**What you will do:**
Answer these from the passage below about hunting for food in Old Dubai:
(a) What venture does the writer want to bring to life?
(b) What cheese is folded inside Qatayef?
(c) What does the writer call meandering through the city?

**Extract to read:**
# # #

As I’ve crawled deeper and deeper into the hidden foodie jungle of Old Dubai, asking, unearthing, discovering, learning, not just about the food, but about parts of the city that I hadn’t even visited as a child, I’ve gradually started loosening a few of the strings that kept me knitted to New York. I loved the search, the ramble, the mission fulfilled. (S. Abdelnour) Maybe that’s one of many reasons I have my heart set on making Frying Pan Food Adventures come to life. Even if all the upfront legal paperwork and financial investment is huffing and puffing on my eagerness like a big grumpy dragon, I want to bring to Dubai those edible explorations that have helped me feel integrated into the heart of the city. The thought process in honing down to a specific food, say Qatayef—Arabic pancakes folded over with akkawi cheese and nuts, deep-fried and drizzled with sugary ater—figuring out where in Dubai I can get a tray of these Ramadan desserts, then hunting them out, often getting lost multiple times until I’m hallucinating with hunger, that really makes me feel connected to the city. Food pilgrimages, to me, aren’t only about the food, or the trip. It’s not just that I love to eat and to wander around. Even a relatively short, taxi-assisted trek to Sahyoun, and a winding stroll back, after having found the thing I was looking for—no matter whether I enjoyed the food itself or not—makes me feel recharged. Meandering through the city, taking in the sights and sounds, and reflecting on my day or my life or whatever other subject floats through, clears my head, It’s a mobile meditation, with an edible reward at the end. (S. Abdelnour)

# # #

**Supplied information:**
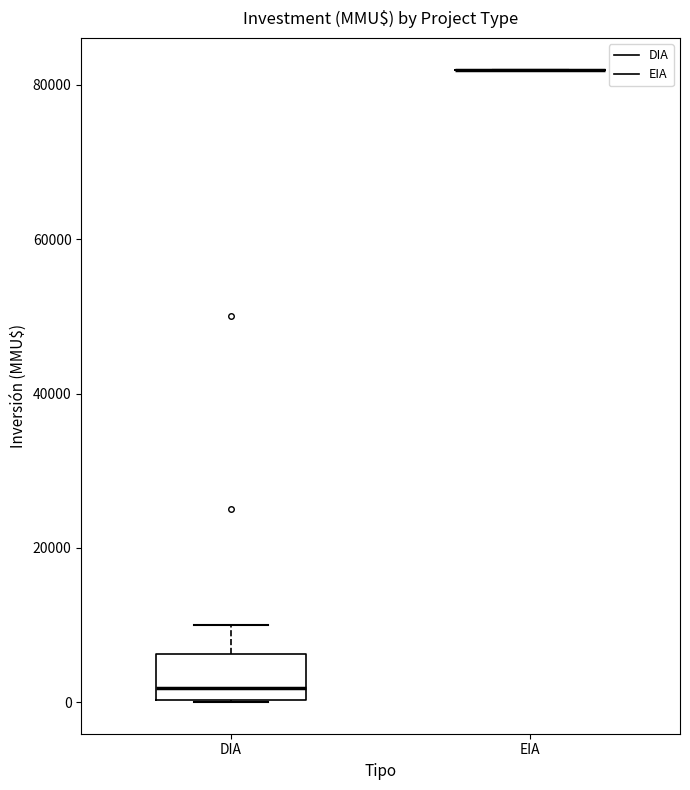

Comparing the boxes themselves (not the whiskers), which one is the tallest?

DIA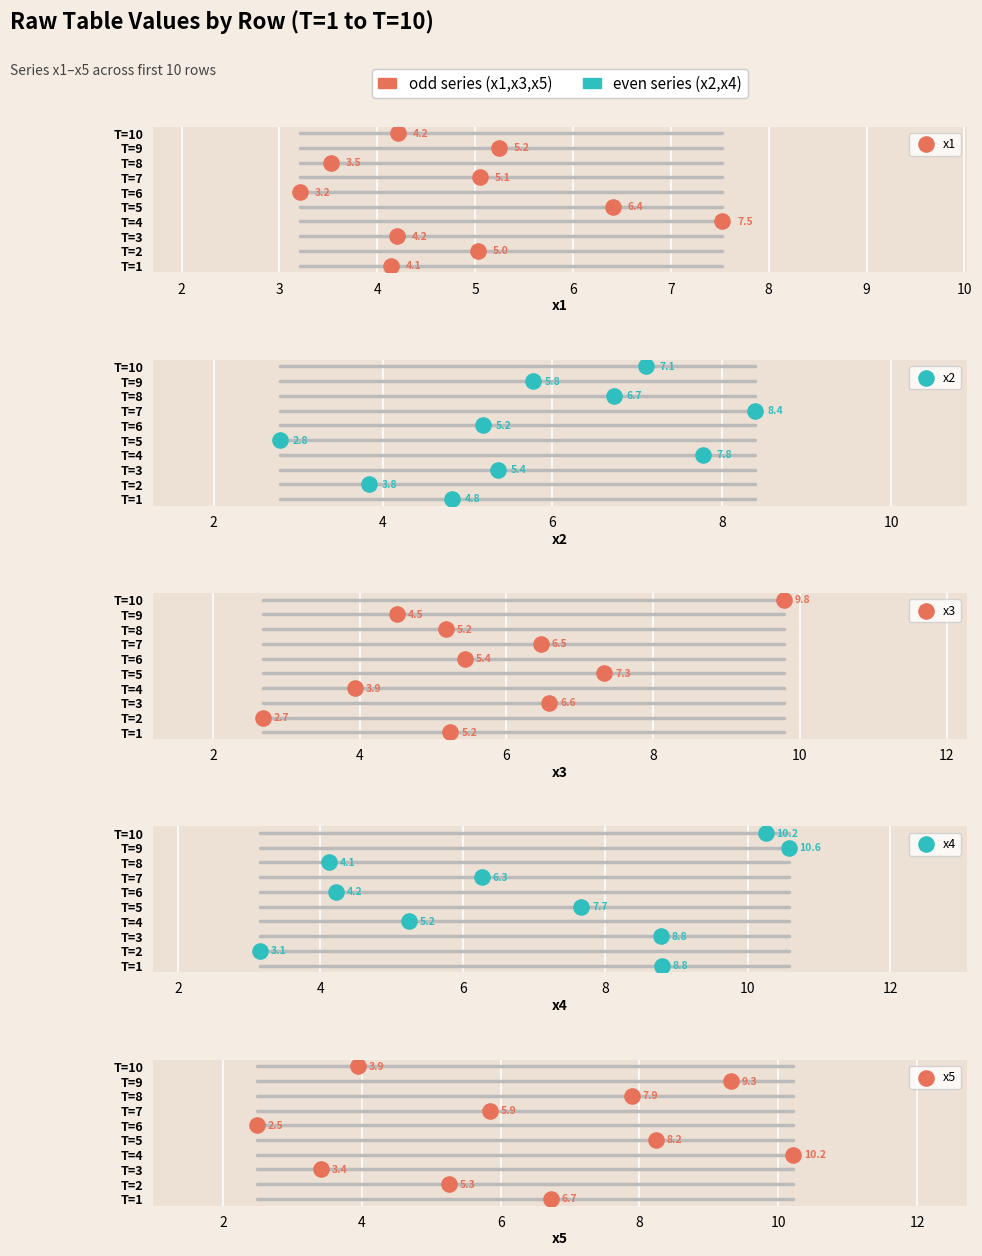

What are all the series names shown in the legend?

x1, x2, x3, x4, x5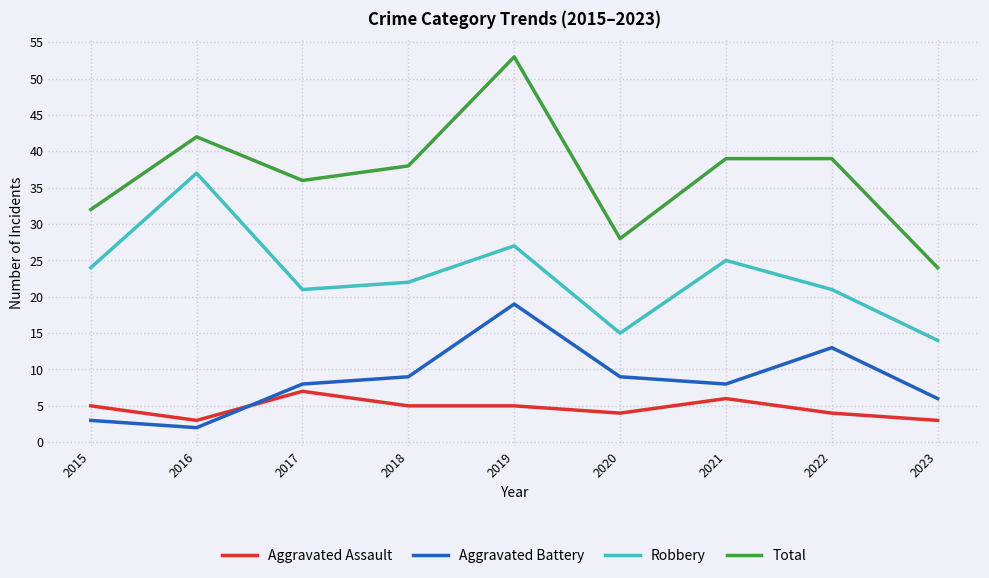

Is this an area chart (filled region under the line)?

No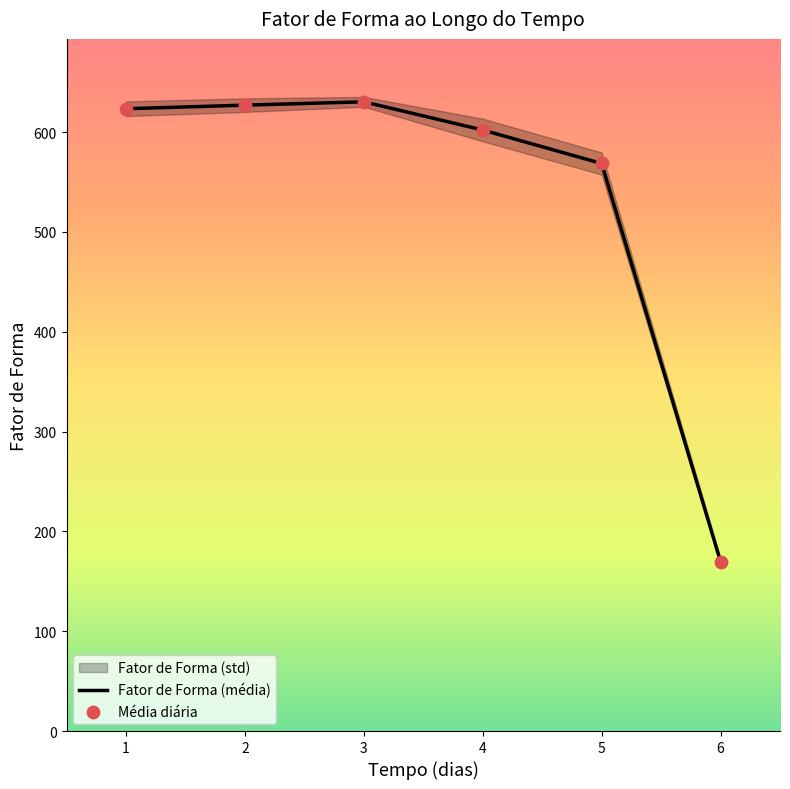

Which series contains the highest Y value?

Fator de Forma (média)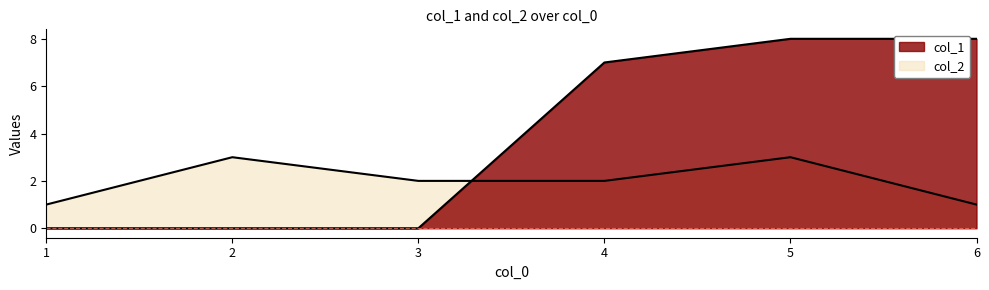

What is the value of the col_2 point at the 4th from the left?

2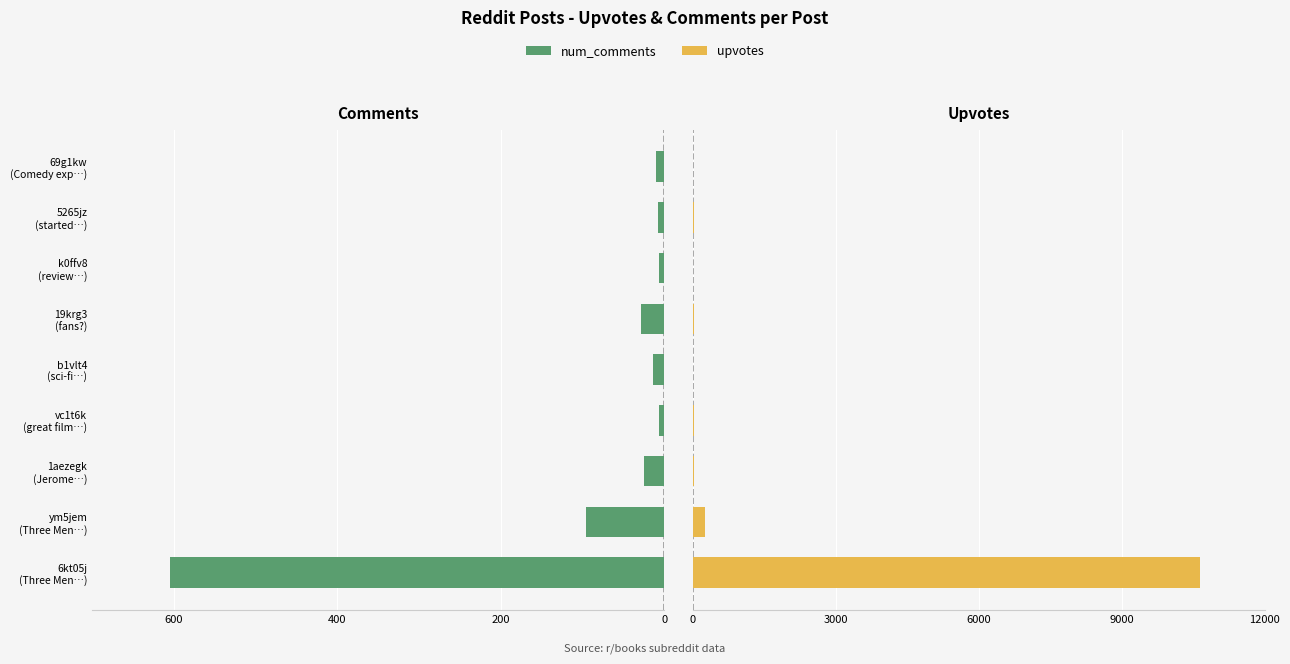

What is the highest value of the upvotes series?

10634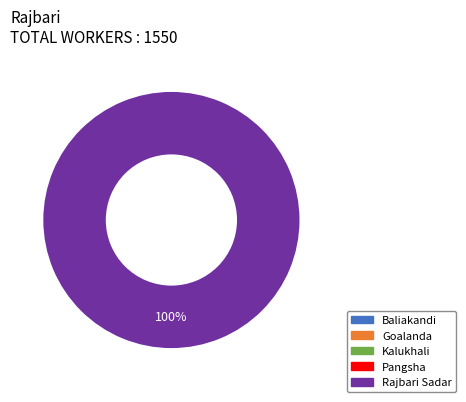

Which has a higher value, Goalanda or Kalukhali?

Goalanda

# # #

**Exercise output:**
(a) Frying Pan Food Adventures
(b) Akkawi cheese
(c) A mobile meditation, with an edible reward at the end